It is almost 11pm as I have sat down to write this, on 1 Jan 2022, or, one of the times on the turn of the sun that we call the new year. I felt the urge for a late-night workout about an hour and an half ago, Tom has been fiddling on his guitars through the evening, and we spent the day relaxing, walking, and decorating gingerbread Moomin with a friend after a pretty tame evening watching trivia shows and reading. And I don’t feel any different.

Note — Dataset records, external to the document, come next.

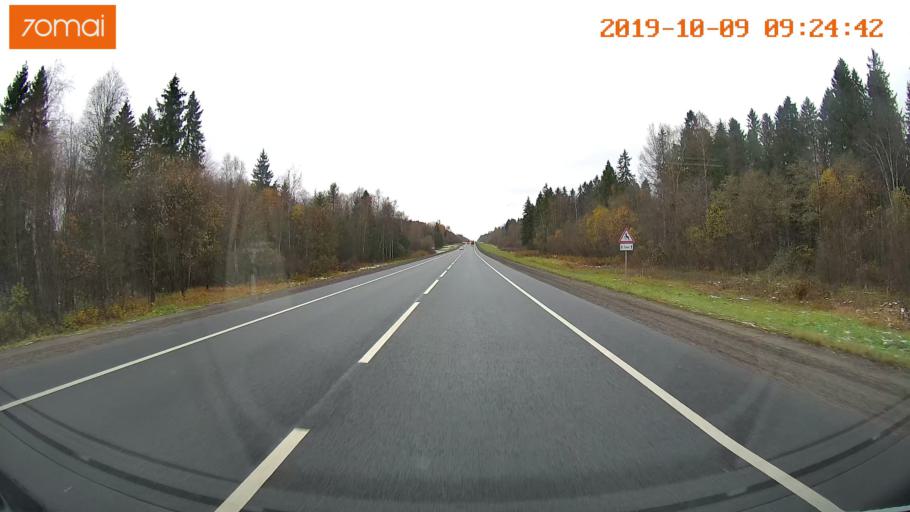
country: RU
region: Vologda
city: Vologda
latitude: 59.0820
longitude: 40.0122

Of course, everything is Different. The Gregorian calendar that dominates global day-to-day life and keeps us all on the same page across cultures, religions, and time zones says it is now 2022, but in all honesty, a part of me keeps writing 2020 or 2019 when I need to manually write the date. January 2021 feels like it was only one month ago. In some ways, I don’t really feel like time has moved at all over the last few years, although I logically know it must have, as too much has happened. More importantly, I know how much I have grown and changed over the last little while, as have those I am close with.

I’ve only realized how much I’ve grown more into myself over the last year or two over the last day. Our New Year’s Eve was a comedy of errors. It started with relaxing and a beautiful walk, deciding to ignore our phones and other people, and really leaning in (blergh) to our last day of both technically being on vacation before work begins again on Monday. We had decided to just spend the evening together, cook something new for a romantic breakfast/brunch the next day, and watch a movie with some takeout. Despite best planning, we had a massive bake-fail for our next-morning showstopper, and three dinner plan fails: the first choice closed early, the second never showed up with the order, the grocery store closed early (which was fair enough) so plan three fell apart, and the Domino’s finally arrived around 10pm. None of this is earth-shattering or a terrible problem, or even necessarily an event worth noting in itself. But what truly hit home last night is that two plan-centric, over-organized, usually-very-stressed-about-logistics people watched things fall apart over and over again, and just laughed and shrugged. Truly, if we are together and we can find something to smile at, it is enough and everything else can float away. After so much uncertainty over the past two years on all fronts, to be so malleable, to let change small and large roll off us, is a gift. And that has somehow minimized the New Year, or at least, made me look at it in a very different way.

I’ve never been a resolution person. Nor dry January, nor Veganuary, nor anything that requires change on someone else’s timetable. While I can understand why some might participate, for me, change has to come when you’re ready for it, not because one of the many overlapping calendars in existence has told you it is time for it. And really, this is only one time of year that I find myself wishing people a happy new year, just within my own cultural sphere. The turn of the year on paper might come now, but it just as easily comes with the rise of spring, or with the harvest seasons of different parts of the world. Each time we acknowledge it, we have the same chance to renew ourselves, renew our sense of self, look forward to what might come with a new outlook. The turning of the year, to me, invites a moment of acknowledging of the unity of the past, present, and future: who we were, who we are, and who we might yet be. Sure, it can be this moment to party, but I think I prefer looking at it as an opportunity to pause, and to breathe.

In many ways, January is simply the middle of the year; I am currently somehow a working academic after all. And beyond that, the Zoroastrian year is far from over, no matter which calendar one might follow. Never mind all the different reckonings of what entails a financial year when your bureaucratic life is currently split across three countries. But nevertheless it is nice to be able to look at change in a positive way; I’m more sure, I’m more confident, I’m ready to know when I need to draw limits around certain behavior and treatment and more importantly I’m willing to enforce those boundaries. I’m less afraid of being on my own; after about a year of learning to be a wife while bored and just waiting for anything to change in life while also being locked in the house with my new husband, I suddenly had to learn to be on my own again. I had to learn who I was, and who I was going to be in my thirties without all the other noise and pressure and expectation and distraction. I took a job and a chance on a new place, but, what I really did was meet myself all over again. And I think I really, really like her. And I think I really like who she might yet become.

I think about becoming a lot for my current work, and about aging, about how it can be viewed as a decline, or a period of loss, or equally, a period to regain things that perhaps were lost with so-called maturity and socialization. I’ve realized that I actually welcome it because I don’t think I’ll ever stop feeling just like myself, no matter who I continue to grow into. I also realize I have been lucky in my role models; formidable women who just, continue, just keep living through the passage of years. Because what is a year, anyways, or even several? Just a moment to catch one’s breath before continuing onwards, in the knowledge that we might do this again in just a few months, as another way to mark a new year arrives with the next season.